PROBLEM REQUIREMENTS. Read through the lines below for the string "thumb" and copy each one that has it.

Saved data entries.
============================================================
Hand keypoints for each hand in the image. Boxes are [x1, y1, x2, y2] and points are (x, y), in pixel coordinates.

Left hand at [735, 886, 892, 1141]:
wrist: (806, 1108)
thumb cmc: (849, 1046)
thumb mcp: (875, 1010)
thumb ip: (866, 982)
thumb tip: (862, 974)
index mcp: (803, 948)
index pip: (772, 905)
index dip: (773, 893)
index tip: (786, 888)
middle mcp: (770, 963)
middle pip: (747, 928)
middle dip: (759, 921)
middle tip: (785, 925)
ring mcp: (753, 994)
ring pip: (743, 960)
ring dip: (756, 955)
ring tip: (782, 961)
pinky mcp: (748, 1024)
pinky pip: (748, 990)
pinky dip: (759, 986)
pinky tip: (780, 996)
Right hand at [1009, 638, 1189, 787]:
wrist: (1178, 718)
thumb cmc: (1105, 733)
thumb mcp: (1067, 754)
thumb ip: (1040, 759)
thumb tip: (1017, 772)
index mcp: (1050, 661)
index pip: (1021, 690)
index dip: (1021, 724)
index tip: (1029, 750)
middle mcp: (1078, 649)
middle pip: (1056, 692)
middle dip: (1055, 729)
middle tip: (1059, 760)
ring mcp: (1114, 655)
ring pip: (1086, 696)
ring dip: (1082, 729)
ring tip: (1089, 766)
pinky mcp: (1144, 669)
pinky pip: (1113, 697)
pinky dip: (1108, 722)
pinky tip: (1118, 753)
============================================================
OUTPUT BELOW.
thumb cmc: (849, 1046)
thumb mcp: (875, 1010)
thumb ip: (866, 982)
thumb tip: (862, 974)
thumb cmc: (1105, 733)
thumb mcp: (1067, 754)
thumb ip: (1040, 759)
thumb tip: (1017, 772)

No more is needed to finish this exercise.